Jesus Salvador Umberto Luis Diaz works as a hitman for the mob, but he’s not a sociopath. Just a former soldier without job training for anything else. He performs his duties because he has no choice. His goal is to acquire the money his latest victim stole from the mob so he can escape to Florida with his girlfriend. The trouble is, he finds himself embroiled in an internal struggle for power—a Machiavellian game in which he is merely a pawn. Jesus’ greatest talent is the ability to talk his way out of dangerous situations. He faces quite a few of them. The more he’s forced to lie, the more urgent it becomes for him to find the money before the lies catch up with him.
A Cuban émigré who came to the United States illegally, Jesus relates his horrific childhood experiences in flashbacks that might have slowed the story if they were less adroitly done. Instead they give a deeper understanding of Jesus and his motives while telling a gripping story of their own. As with the main story line, Chute’s pacing is perfect.
The second person narration feels natural from the first page. After a while I stopped noticing. The second person is essential to Jesus’ character and the way he relates to himself. Jesus aspires to be a ninja, quicker and craftier than the other players. After setting up an elaborate ambush, only to get bushwhacked, he comments, “You aren’t a smart ninja.” In first person, the remark would be an admission of incompetence. Spoken to himself, it becomes the humorous jeer of a spectator.

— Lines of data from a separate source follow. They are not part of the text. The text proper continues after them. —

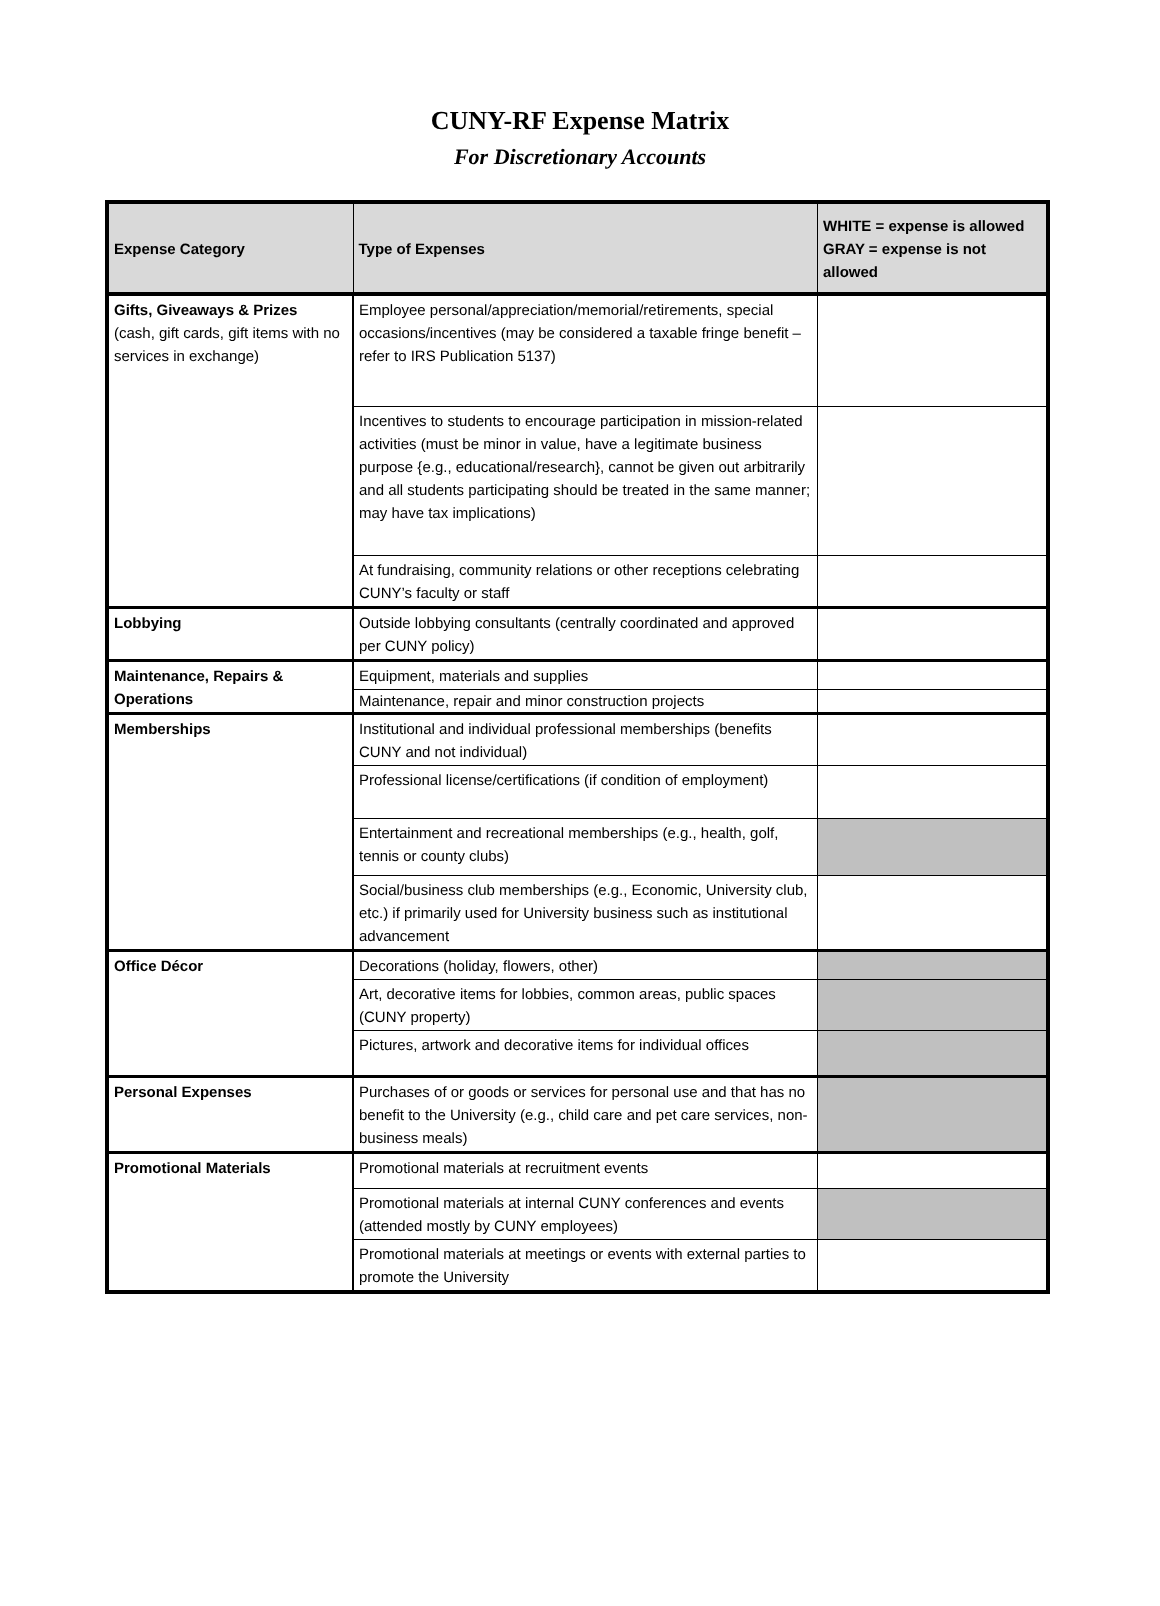CUNY-RF Expense Matrix
For Discretionary Accounts
| Expense Category | Type of Expenses | WHITE = expense is allowed GRAY = expense is not allowed |
| --- | --- | --- |
| Gifts, Giveaways & Prizes (cash, gift cards, gift items with no services in exchange) | Employee personal/appreciation/memorial/retirements, special occasions/incentives (may be considered a taxable fringe benefit – refer to IRS Publication 5137) | |
| | Incentives to students to encourage participation in mission-related activities (must be minor in value, have a legitimate business purpose {e.g., educational/research}, cannot be given out arbitrarily and all students participating should be treated in the same manner; may have tax implications) | |
| | At fundraising, community relations or other receptions celebrating CUNY’s faculty or staff | |
| Lobbying | Outside lobbying consultants (centrally coordinated and approved per CUNY policy) | |
| Maintenance, Repairs & Operations | Equipment, materials and supplies | |
| | Maintenance, repair and minor construction projects | |
| Memberships | Institutional and individual professional memberships (benefits CUNY and not individual) | |
| | Professional license/certifications (if condition of employment) | |
| | Entertainment and recreational memberships (e.g., health, golf, tennis or county clubs) | |
| | Social/business club memberships (e.g., Economic, University club, etc.) if primarily used for University business such as institutional advancement | |
| Office Décor | Decorations (holiday, flowers, other) | |
| | Art, decorative items for lobbies, common areas, public spaces (CUNY property) | |
| | Pictures, artwork and decorative items for individual offices | |
| Personal Expenses | Purchases of or goods or services for personal use and that has no benefit to the University (e.g., child care and pet care services, non-business meals) | |
| Promotional Materials | Promotional materials at recruitment events | |
| | Promotional materials at internal CUNY conferences and events (attended mostly by CUNY employees) | |
| | Promotional materials at meetings or events with external parties to promote the University | |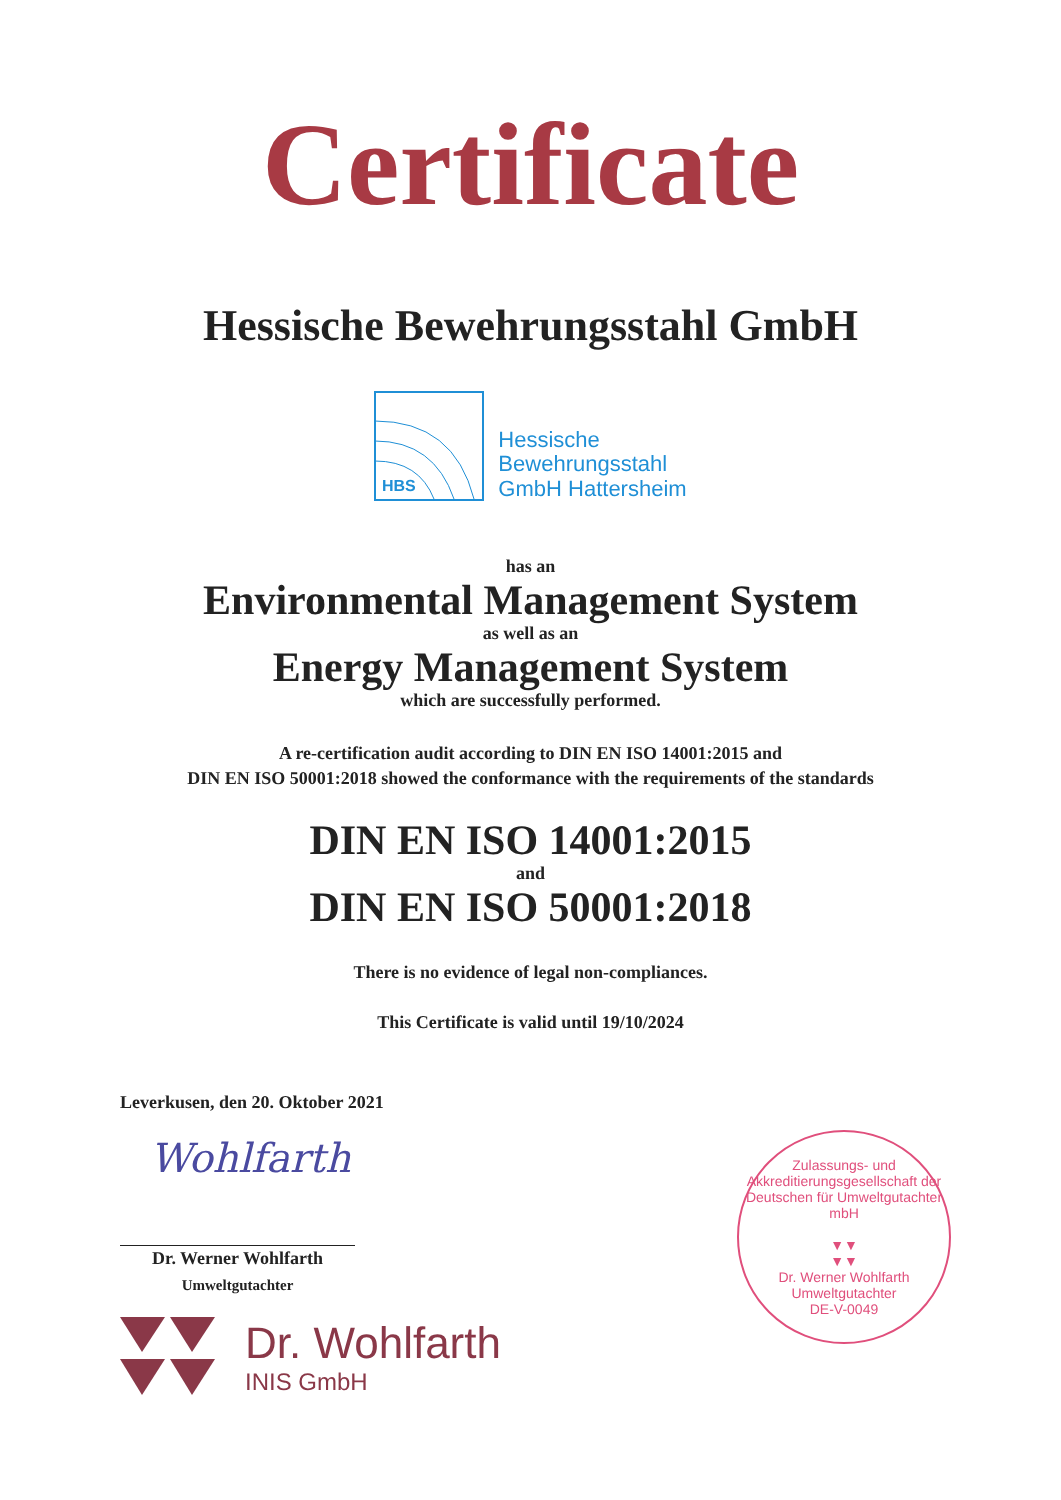Certificate
Hessische Bewehrungsstahl GmbH
HBS
Hessische
Bewehrungsstahl
GmbH Hattersheim
has an
Environmental Management System
as well as an
Energy Management System
which are successfully performed.
A re-certification audit according to DIN EN ISO 14001:2015 and
DIN EN ISO 50001:2018 showed the conformance with the requirements of the standards
DIN EN ISO 14001:2015
and
DIN EN ISO 50001:2018
There is no evidence of legal non-compliances.
This Certificate is valid until 19/10/2024
Leverkusen, den 20. Oktober 2021
Wohlfarth
Dr. Werner Wohlfarth
Umweltgutachter
Dr. Wohlfarth
INIS GmbH
Zulassungs- und Akkreditierungsgesellschaft der Deutschen für Umweltgutachter mbH
▼▼
▼▼
Dr. Werner Wohlfarth
Umweltgutachter
DE-V-0049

Near the end, the author presents the reason why Jesus thinks in second person. It ought to be unnecessary. The reason occurred to me earlier in the story, and anyway the narrative voice works beautifully and needs no justification. But I can guess why Chute does it. Some readers might be annoyed or unsettled by the strangeness of second person, so he explains. If these readers hang in there long enough to reach the explanation, it ought to satisfy them.
With Bigger Than Jesus, Robert Chazz Chute proves that genre fiction can be inventive and unconventional in its use of language while delivering a suspenseful story. I look forward to the sequel and the further adventures of Jesus.